The gangs have been around for years, but as the personal enforcers of corrupt politicians, not the rulers of vast swathes of Haiti. This started to change when, following an embezzlement scandal, Venezuela stopped petroleum trade with Haiti, throwing the nation into social and economic turmoil. Corruption, police brutality, and nationwide protests only intensified under President Jovenel Moïse. But in 2021, when Moïse was assassinated by foreign mercenaries after elections were delayed and gang violence escalated, rumors of an internal conspiracy - variously accusing gangs that felt threatened or by his successor and de facto (now de jure, following political maneuvering) Prime Minister Ariel Henry - circulated. The “Revolutionary Forces of the G9 Family Allies” led by Jimmy Chérizier (AKA Barbecue/Babekyou, allegedly after his preferred murder method) accused the government of being illegitimate and declared an armed revolution and was also suspiciously active before the assassination. With the G9 gang coalition quickly extending its control over parts of Port-au-Prince by 2022, their newly formed rivals, G-Pep, vied for control of the capital with the results ultimately being inconclusive.

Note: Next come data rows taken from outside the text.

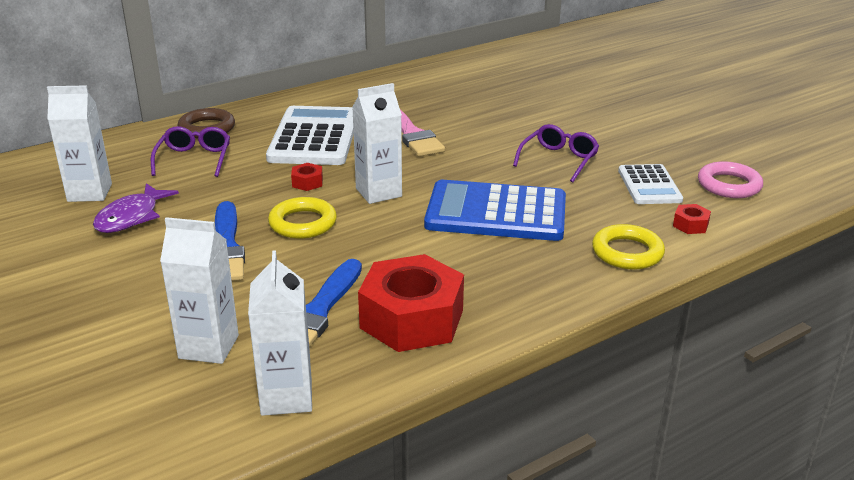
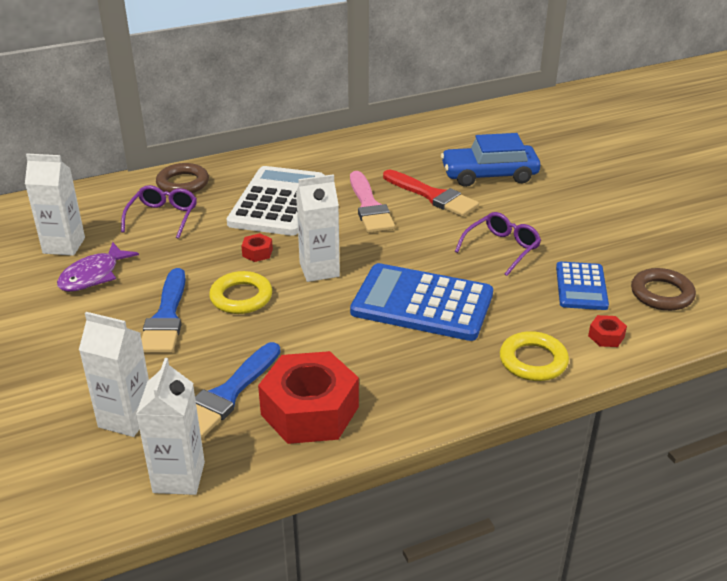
camera: 10 degrees right, 5 degrees up
white calculator [618,164,683,204] -> blue calculator [556,262,609,310]
pink ring [698,161,763,198] -> brown ring [631,268,696,311]
none -> red brush [383,170,479,217]
none -> blue car [441,133,540,187]

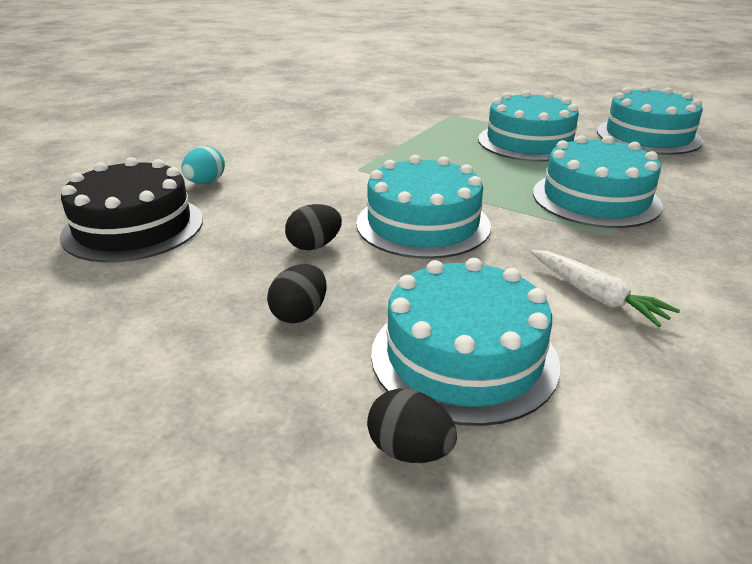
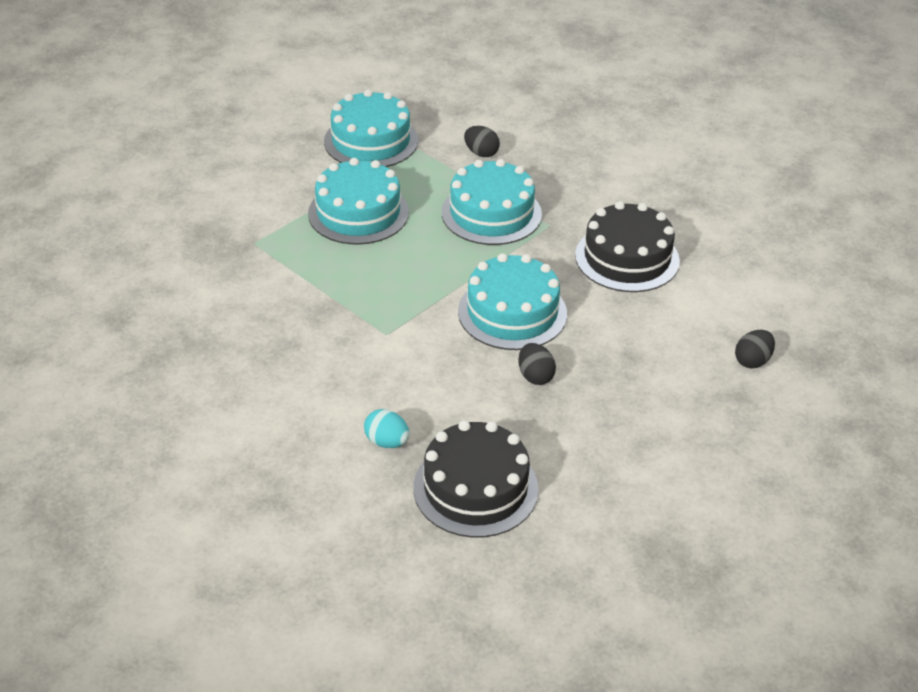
camera: 80 degrees left, 10 degrees up
black egg [267,264,326,323] -> black egg moved to [464,126,500,157]
turquoise cake [371,258,560,426] -> none
white carrot [530,250,680,327] -> black cake [575,201,680,292]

In response to reduced fuel subsidies, the G9 seized and blockaded the majority of Haiti’s fuel supply for two months last fall, further crippling the economy and making it difficult for public services and businesses to operate. The violence has since exploded, pitting hundreds of equally brutal, murderous, and ruthless gangs against each other and the police. Although the full brunt of the Haitian National Police was able to bring the G9 to the negotiating table, the two major coalitions and dozens or hundreds of smaller groups seem to have the upper hand overall, though no single faction has been strong enough to oust even one of the others. And even if the government falls, nobody will be in control.
Meanwhile, the fighting has created a humanitarian crisis of devastating proportions. The recently ended cholera outbreak has returned, and nearly half of the population faces acute hunger conditions. In gang territory, people avoid going outside in lieu of indiscriminate murder by rooftop snipers and roving patrols as well as constant kidnappings-for-ransom to raise revenue for arms purchases. Rapes of women, children, and LGBT people have become systemic, and gangs use terroristic violence to intimidate civilians. Economic activity is difficult (and borderline impossible sometimes) because of the omnipresent violence; the more powerful the gangs are, the worse these shortages will become. In other words, the country is on the brink of not only state failure, but epidemic and famine, with UNICEF estimating 100,000 children currently on the verge of starving to death. While the Dominican Republic is already refusing Haitians en masse on the basis of race and other nations, such as the US, continue to turn back refugees, a further estimated hundreds of thousands of refugees may yet be displaced in the coming bloodshed.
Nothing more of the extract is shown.